- Problem to solve
Report back every line below that carries the word "center".

- Available data
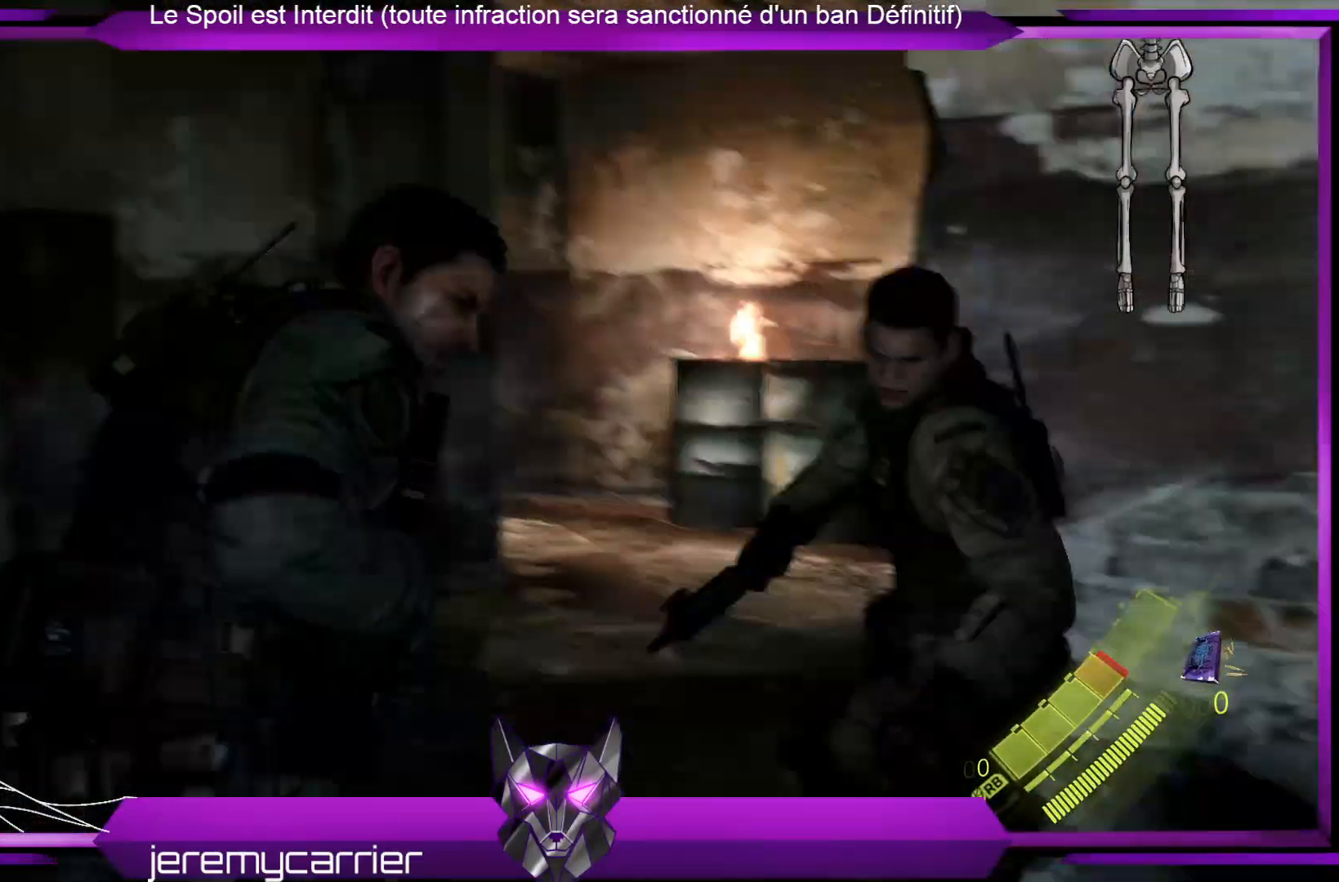
{"buttons": [], "left_stick": "up", "right_stick": "center", "events": [[301, "right_stick", "down-left"], [435, "right_stick", "center"]]}
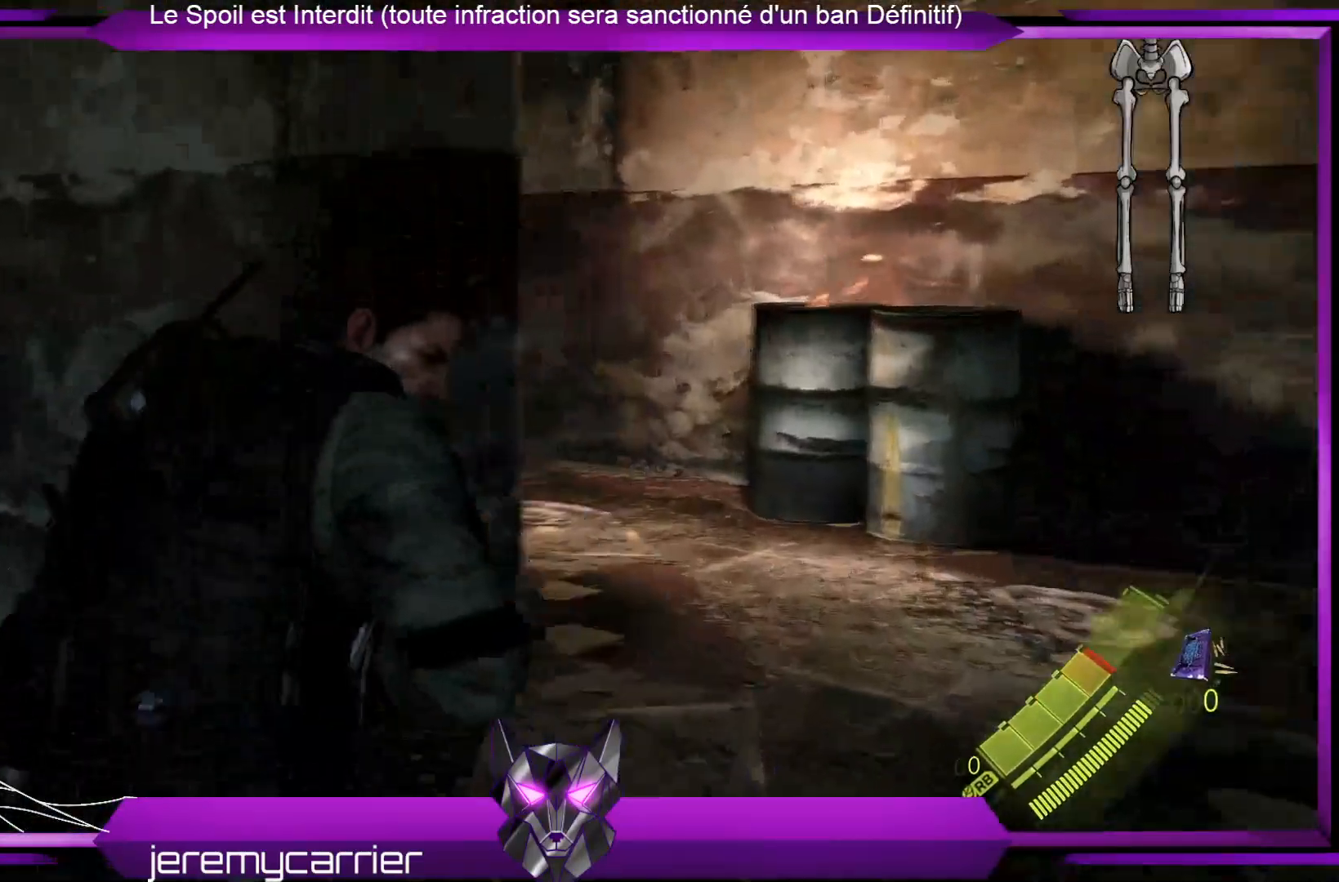
{"buttons": [], "left_stick": "up-right", "right_stick": "down-left", "events": [[167, "left_stick", "up-right"], [200, "right_stick", "down-left"]]}
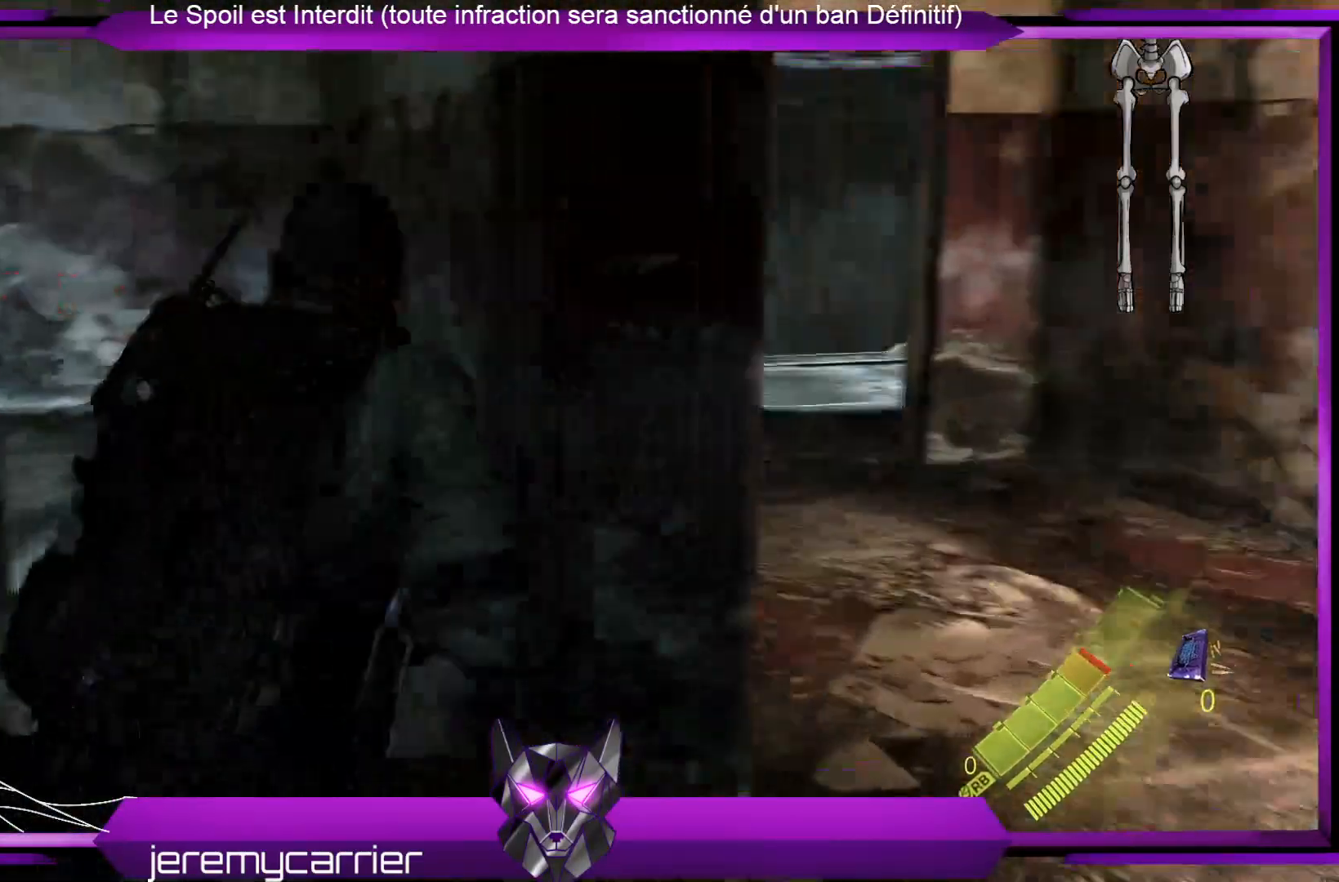
{"buttons": [], "left_stick": "up-right", "right_stick": "center", "events": [[33, "right_stick", "center"], [234, "left_stick", "right"], [434, "left_stick", "up-right"]]}
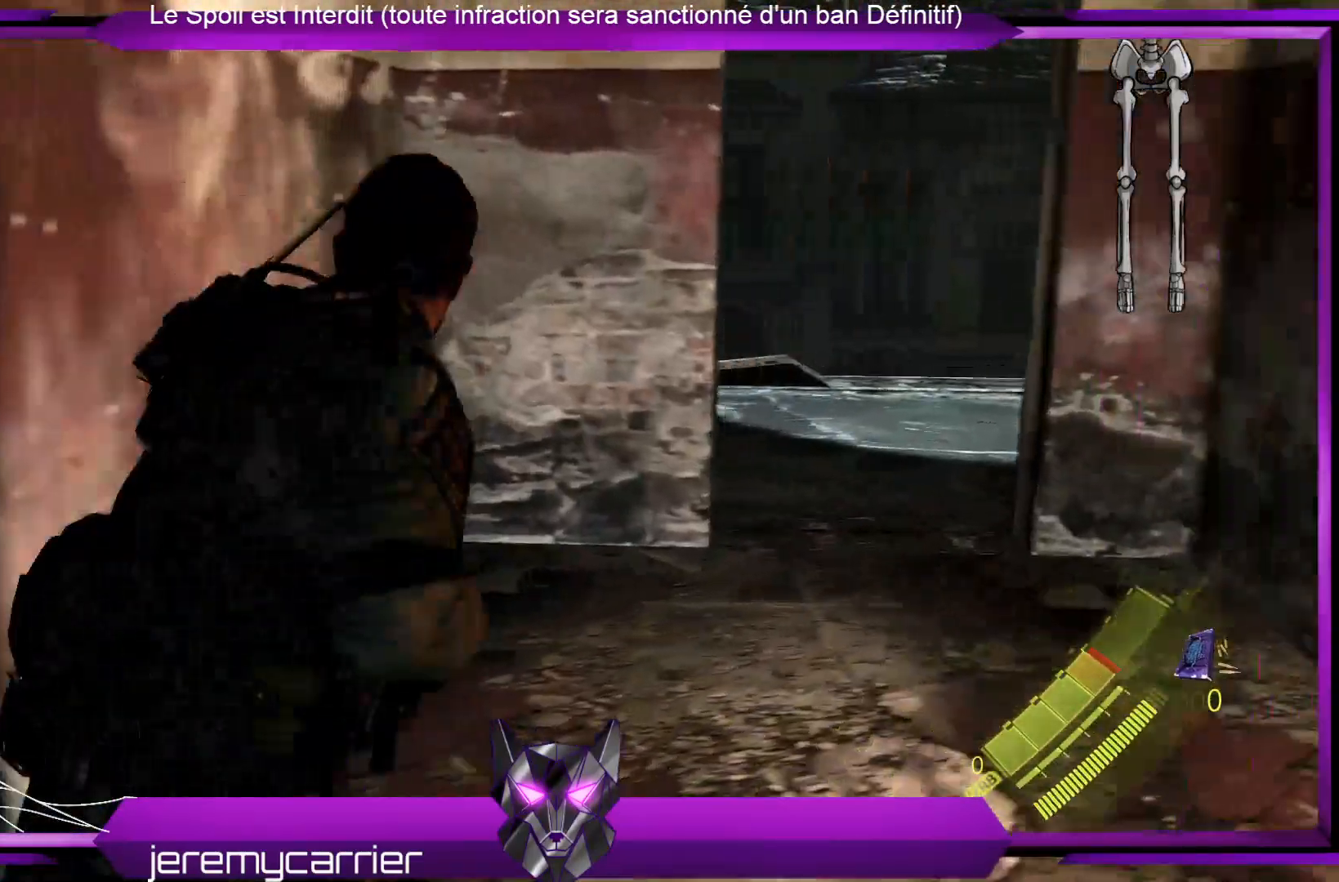
{"buttons": [], "left_stick": "up-right", "right_stick": "left", "events": [[468, "right_stick", "left"]]}
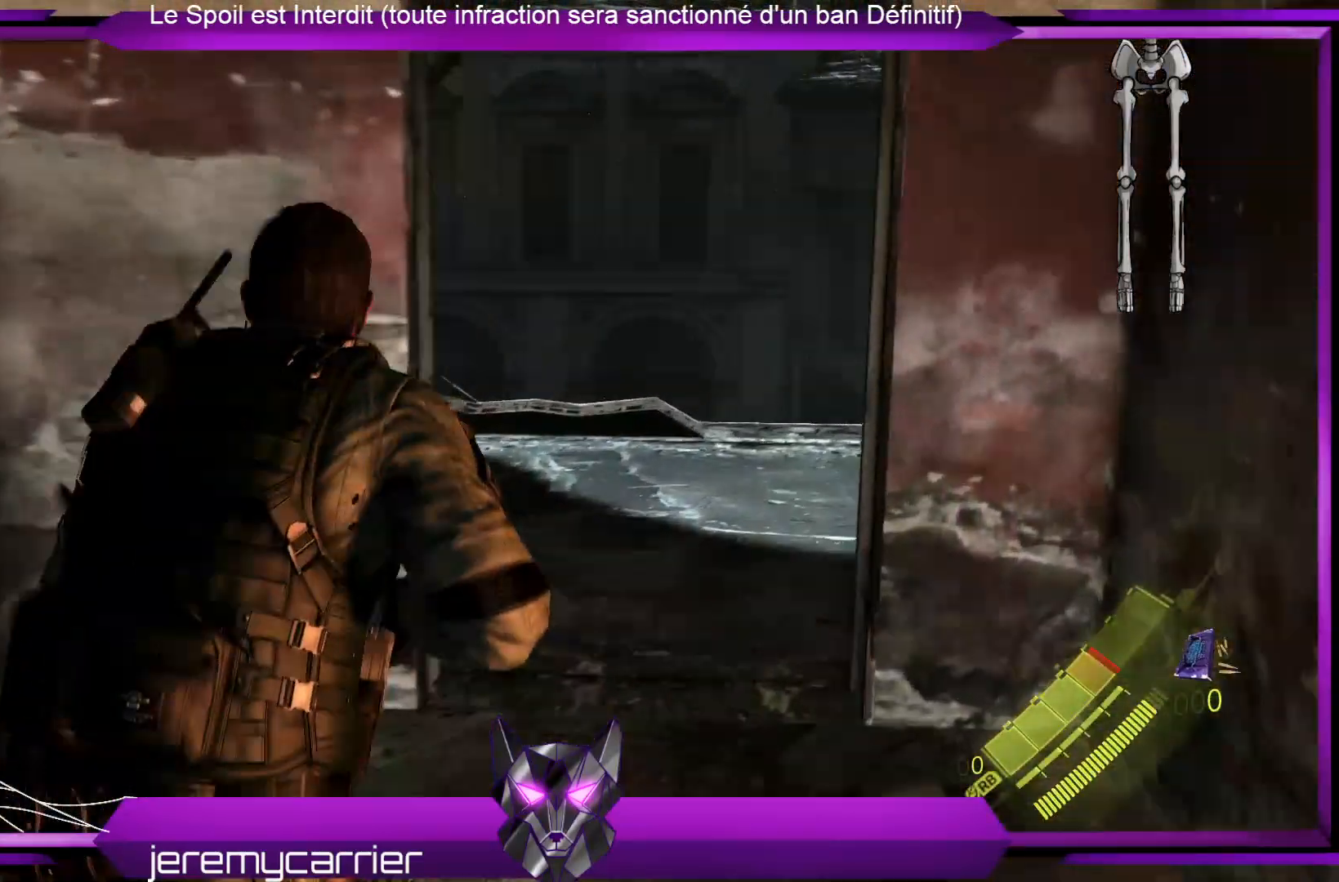
{"buttons": [], "left_stick": "up-right", "right_stick": "center", "events": [[268, "right_stick", "center"]]}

- Exercise response
{"buttons": [], "left_stick": "up", "right_stick": "center", "events": [[301, "right_stick", "down-left"], [435, "right_stick", "center"]]}
{"buttons": [], "left_stick": "up-right", "right_stick": "center", "events": [[33, "right_stick", "center"], [234, "left_stick", "right"], [434, "left_stick", "up-right"]]}
{"buttons": [], "left_stick": "up-right", "right_stick": "center", "events": [[268, "right_stick", "center"]]}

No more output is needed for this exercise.